§ **Problem description**
Your answer should be every line below that includes the word "motorcar".

§ **Supplied entries**
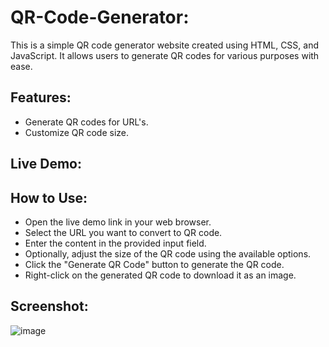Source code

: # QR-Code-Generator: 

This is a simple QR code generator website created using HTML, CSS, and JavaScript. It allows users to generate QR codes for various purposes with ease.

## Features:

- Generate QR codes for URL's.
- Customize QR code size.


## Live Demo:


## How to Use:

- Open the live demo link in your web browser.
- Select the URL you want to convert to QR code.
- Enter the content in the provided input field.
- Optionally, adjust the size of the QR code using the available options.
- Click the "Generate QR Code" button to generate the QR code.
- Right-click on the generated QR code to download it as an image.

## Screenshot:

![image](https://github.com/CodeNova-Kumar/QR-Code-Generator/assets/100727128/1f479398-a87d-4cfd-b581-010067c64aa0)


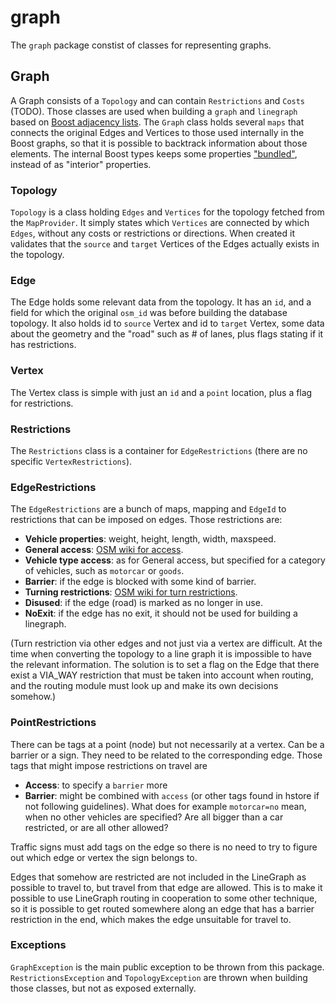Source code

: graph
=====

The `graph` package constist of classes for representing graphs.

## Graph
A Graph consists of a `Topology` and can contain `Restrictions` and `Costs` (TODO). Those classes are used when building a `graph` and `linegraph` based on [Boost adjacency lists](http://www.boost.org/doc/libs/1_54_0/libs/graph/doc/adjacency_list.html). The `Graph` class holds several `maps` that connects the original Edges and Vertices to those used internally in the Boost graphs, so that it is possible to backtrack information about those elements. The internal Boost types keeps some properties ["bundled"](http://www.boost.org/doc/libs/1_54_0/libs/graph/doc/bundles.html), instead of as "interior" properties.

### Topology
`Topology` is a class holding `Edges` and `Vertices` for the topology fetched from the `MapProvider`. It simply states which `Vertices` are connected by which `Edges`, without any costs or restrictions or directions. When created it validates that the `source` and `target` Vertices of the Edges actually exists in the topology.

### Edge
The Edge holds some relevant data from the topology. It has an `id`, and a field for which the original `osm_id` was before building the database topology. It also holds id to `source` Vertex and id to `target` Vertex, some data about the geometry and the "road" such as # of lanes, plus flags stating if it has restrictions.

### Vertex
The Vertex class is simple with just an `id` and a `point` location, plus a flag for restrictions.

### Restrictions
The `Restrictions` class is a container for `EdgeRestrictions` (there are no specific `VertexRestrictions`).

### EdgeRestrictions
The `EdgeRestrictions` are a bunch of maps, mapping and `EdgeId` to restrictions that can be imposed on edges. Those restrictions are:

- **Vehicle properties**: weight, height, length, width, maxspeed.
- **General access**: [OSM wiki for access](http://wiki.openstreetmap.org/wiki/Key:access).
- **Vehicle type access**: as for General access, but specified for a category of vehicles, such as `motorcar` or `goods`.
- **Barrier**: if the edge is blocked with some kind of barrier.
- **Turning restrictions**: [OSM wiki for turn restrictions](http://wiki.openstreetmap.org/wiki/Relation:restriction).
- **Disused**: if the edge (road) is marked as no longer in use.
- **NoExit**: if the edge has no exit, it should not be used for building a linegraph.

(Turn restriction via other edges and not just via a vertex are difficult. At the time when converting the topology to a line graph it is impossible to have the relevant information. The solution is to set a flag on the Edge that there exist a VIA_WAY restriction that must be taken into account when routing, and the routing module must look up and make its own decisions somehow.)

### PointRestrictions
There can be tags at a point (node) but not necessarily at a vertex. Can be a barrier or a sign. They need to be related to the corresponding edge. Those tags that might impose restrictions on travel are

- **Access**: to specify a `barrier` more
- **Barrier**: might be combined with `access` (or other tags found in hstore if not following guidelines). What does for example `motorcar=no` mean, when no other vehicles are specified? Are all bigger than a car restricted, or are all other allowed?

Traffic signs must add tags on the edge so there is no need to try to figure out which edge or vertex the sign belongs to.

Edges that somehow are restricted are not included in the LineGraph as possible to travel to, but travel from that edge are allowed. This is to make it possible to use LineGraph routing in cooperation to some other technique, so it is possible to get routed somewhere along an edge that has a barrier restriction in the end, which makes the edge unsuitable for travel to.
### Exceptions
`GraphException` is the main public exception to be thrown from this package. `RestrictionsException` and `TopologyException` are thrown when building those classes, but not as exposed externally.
---
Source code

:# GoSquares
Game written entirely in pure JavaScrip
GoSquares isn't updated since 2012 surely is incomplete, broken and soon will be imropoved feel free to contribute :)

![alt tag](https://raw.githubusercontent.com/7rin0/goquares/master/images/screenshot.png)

§ **Task solution**
- **Vehicle type access**: as for General access, but specified for a category of vehicles, such as `motorcar` or `goods`.
- **Barrier**: might be combined with `access` (or other tags found in hstore if not following guidelines). What does for example `motorcar=no` mean, when no other vehicles are specified? Are all bigger than a car restricted, or are all other allowed?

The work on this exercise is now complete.